## YOUR OBJECTIVE
Check every line of the entries that follow, and copy the ones containing "Hàng".

EXTRACTED MATERIAL START

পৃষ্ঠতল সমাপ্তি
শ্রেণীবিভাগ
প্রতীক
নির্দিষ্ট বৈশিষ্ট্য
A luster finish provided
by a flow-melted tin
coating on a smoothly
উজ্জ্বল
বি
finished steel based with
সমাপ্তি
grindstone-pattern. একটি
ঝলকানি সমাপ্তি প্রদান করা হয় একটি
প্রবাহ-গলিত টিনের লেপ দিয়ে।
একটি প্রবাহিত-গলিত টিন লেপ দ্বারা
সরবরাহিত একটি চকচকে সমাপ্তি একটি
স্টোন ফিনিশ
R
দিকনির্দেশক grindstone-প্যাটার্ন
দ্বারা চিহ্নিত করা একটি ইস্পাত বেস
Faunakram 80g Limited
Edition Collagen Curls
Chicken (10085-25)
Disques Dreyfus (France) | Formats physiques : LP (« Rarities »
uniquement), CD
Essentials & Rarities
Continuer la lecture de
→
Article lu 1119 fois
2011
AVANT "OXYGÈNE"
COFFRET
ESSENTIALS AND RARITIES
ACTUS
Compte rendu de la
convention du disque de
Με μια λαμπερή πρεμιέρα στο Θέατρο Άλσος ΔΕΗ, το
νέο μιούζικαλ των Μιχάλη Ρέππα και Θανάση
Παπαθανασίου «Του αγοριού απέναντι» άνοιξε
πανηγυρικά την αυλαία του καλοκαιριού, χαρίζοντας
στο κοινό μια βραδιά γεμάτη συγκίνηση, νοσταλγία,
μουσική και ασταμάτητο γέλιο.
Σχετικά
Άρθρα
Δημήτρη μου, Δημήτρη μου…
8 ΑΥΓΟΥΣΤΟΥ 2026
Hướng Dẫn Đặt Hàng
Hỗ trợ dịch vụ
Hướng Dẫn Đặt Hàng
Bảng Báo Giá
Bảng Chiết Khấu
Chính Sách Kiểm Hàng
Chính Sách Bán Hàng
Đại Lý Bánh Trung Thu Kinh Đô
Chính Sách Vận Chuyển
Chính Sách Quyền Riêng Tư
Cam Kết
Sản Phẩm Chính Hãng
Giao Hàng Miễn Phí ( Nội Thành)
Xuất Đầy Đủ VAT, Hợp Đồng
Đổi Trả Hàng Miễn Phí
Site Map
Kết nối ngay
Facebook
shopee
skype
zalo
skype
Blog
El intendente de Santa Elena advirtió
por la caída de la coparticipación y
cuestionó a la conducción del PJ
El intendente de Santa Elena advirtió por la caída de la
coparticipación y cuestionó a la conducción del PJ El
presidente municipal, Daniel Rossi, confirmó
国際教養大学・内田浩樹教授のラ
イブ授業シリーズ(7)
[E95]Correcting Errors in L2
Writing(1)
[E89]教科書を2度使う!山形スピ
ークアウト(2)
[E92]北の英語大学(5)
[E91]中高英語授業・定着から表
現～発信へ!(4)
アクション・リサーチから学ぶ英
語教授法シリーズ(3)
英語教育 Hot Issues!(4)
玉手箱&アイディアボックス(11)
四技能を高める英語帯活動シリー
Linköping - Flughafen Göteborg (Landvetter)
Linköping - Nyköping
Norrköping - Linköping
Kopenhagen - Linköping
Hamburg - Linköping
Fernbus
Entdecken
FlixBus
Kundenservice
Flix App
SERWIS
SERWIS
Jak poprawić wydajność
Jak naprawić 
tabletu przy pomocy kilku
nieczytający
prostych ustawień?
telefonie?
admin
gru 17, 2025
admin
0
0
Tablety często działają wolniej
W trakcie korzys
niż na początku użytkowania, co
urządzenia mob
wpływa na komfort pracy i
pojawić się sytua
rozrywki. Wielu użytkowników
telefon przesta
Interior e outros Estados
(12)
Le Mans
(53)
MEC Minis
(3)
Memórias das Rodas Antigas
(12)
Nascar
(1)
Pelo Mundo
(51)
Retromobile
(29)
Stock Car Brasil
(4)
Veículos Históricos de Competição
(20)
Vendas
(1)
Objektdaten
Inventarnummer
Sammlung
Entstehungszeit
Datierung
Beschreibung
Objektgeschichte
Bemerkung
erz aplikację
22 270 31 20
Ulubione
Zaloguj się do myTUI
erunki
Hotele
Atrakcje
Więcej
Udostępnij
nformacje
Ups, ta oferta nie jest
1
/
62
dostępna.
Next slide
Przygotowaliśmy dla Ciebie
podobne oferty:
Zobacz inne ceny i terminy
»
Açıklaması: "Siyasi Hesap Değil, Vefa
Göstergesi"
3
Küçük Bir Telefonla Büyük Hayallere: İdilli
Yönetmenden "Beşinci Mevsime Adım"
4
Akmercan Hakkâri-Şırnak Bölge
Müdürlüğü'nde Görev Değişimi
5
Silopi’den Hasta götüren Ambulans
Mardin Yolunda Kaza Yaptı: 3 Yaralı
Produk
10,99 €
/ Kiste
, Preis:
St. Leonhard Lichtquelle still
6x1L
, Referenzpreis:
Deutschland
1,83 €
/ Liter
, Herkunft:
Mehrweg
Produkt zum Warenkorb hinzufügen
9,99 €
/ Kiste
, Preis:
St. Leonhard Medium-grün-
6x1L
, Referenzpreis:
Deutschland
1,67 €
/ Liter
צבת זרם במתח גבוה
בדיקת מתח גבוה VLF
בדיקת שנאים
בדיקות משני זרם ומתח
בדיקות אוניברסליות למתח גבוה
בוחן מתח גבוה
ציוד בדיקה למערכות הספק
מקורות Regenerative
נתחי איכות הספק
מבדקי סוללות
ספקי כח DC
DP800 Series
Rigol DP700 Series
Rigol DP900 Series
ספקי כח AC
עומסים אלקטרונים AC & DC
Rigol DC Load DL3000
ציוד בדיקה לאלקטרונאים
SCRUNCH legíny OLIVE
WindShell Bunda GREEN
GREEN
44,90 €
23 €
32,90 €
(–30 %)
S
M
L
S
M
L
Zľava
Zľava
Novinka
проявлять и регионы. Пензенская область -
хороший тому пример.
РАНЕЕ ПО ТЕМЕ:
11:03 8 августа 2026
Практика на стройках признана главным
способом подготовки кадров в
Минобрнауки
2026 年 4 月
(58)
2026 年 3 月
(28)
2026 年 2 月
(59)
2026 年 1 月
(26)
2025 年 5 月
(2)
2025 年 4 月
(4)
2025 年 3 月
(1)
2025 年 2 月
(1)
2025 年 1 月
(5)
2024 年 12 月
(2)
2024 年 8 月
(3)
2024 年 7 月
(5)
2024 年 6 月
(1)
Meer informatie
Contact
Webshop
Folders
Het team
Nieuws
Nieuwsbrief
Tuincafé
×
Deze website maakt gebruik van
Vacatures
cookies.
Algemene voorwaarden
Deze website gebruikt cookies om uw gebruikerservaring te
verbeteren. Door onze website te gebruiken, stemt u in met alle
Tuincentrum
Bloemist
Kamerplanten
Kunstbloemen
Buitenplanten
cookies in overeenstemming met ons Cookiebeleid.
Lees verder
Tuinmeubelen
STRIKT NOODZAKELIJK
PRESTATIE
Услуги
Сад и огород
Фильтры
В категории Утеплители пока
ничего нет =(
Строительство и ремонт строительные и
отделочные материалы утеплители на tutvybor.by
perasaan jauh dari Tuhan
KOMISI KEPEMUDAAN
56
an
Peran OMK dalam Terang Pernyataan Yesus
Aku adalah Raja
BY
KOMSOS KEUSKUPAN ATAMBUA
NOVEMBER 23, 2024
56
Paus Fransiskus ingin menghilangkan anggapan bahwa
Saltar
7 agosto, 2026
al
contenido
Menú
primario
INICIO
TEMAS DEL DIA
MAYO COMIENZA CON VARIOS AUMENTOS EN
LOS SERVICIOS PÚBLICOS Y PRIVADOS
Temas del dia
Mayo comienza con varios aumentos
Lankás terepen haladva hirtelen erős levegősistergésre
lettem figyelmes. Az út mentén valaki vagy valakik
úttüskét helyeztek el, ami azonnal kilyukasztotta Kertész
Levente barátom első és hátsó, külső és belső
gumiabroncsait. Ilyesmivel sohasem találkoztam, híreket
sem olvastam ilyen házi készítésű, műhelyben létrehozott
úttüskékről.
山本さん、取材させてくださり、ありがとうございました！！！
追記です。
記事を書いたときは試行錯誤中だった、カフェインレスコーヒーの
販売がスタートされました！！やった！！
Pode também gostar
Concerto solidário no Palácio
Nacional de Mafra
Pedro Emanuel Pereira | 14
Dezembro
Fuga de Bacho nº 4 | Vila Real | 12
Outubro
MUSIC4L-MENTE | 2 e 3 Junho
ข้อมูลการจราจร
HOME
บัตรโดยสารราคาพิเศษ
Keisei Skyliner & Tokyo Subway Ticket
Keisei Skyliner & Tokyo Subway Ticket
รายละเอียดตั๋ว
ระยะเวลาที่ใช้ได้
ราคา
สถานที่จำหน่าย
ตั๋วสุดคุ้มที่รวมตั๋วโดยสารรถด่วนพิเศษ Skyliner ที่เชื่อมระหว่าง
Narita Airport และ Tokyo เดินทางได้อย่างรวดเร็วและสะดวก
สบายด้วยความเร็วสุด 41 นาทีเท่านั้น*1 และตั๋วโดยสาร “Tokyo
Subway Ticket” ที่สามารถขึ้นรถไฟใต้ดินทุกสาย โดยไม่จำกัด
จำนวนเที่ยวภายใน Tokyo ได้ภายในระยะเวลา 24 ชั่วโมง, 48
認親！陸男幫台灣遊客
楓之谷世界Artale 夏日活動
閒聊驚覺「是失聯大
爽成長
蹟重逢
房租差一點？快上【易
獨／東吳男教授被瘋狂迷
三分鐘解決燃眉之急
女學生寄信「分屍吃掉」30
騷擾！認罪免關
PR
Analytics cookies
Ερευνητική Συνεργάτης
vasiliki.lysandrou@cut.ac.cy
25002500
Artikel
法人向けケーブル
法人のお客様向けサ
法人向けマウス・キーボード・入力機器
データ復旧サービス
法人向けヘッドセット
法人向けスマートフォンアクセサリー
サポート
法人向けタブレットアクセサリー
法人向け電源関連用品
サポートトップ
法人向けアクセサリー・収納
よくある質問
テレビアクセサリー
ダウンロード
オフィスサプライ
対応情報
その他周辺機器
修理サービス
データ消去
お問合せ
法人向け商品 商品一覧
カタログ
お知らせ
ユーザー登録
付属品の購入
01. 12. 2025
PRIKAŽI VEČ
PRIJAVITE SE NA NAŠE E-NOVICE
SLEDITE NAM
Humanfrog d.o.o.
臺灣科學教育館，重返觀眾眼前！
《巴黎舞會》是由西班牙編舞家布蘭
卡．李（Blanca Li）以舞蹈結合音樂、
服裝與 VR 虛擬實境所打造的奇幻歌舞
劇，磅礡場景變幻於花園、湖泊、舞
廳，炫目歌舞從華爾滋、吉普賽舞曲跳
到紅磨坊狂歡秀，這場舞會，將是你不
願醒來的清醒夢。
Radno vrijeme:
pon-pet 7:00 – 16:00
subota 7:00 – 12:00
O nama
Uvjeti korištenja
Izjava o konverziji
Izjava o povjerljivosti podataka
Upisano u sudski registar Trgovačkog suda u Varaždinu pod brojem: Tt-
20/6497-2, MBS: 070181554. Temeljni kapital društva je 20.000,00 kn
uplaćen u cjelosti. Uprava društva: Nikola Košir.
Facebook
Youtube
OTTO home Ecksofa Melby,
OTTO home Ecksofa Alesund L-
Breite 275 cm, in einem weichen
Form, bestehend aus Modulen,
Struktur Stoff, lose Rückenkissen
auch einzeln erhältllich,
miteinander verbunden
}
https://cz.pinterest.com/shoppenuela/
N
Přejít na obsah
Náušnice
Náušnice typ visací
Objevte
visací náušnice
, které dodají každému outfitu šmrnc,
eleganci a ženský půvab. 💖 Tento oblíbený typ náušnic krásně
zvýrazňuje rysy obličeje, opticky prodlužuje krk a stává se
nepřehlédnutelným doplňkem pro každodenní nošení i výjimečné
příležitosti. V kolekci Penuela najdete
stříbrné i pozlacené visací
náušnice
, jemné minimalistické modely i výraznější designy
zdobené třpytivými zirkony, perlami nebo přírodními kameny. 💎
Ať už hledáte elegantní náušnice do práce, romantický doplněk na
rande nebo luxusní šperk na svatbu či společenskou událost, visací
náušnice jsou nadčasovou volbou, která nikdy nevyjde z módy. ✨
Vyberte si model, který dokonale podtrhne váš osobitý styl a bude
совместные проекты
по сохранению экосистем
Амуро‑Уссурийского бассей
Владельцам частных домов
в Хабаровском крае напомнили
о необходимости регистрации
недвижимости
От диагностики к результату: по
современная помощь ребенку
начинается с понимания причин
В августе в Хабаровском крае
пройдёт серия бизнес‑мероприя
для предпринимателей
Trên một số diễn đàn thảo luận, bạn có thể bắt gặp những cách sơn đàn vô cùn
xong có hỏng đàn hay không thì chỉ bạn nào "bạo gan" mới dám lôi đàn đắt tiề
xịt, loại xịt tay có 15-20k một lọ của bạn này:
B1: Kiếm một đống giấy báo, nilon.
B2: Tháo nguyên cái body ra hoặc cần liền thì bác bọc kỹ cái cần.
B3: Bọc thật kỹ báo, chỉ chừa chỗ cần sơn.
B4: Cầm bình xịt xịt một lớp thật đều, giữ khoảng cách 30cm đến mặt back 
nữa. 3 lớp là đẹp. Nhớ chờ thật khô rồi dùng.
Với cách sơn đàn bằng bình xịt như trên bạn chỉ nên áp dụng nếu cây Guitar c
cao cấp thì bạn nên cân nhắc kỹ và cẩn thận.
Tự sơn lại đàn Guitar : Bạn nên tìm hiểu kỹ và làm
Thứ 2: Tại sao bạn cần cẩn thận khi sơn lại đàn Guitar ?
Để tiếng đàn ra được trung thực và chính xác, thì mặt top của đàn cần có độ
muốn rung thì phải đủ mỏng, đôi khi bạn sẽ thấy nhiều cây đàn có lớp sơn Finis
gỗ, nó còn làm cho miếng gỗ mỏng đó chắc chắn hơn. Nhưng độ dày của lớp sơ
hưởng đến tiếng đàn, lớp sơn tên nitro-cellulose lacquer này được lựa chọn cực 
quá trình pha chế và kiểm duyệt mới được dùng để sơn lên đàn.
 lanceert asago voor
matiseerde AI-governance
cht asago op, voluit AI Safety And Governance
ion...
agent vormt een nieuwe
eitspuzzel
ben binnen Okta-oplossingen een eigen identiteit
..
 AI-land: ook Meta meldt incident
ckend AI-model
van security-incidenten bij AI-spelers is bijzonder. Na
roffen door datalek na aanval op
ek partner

EXTRACTED MATERIAL END

## WORKED SOLUTION
Hướng Dẫn Đặt Hàng
Hướng Dẫn Đặt Hàng
Chính Sách Kiểm Hàng
Chính Sách Bán Hàng
Giao Hàng Miễn Phí ( Nội Thành)
Đổi Trả Hàng Miễn Phí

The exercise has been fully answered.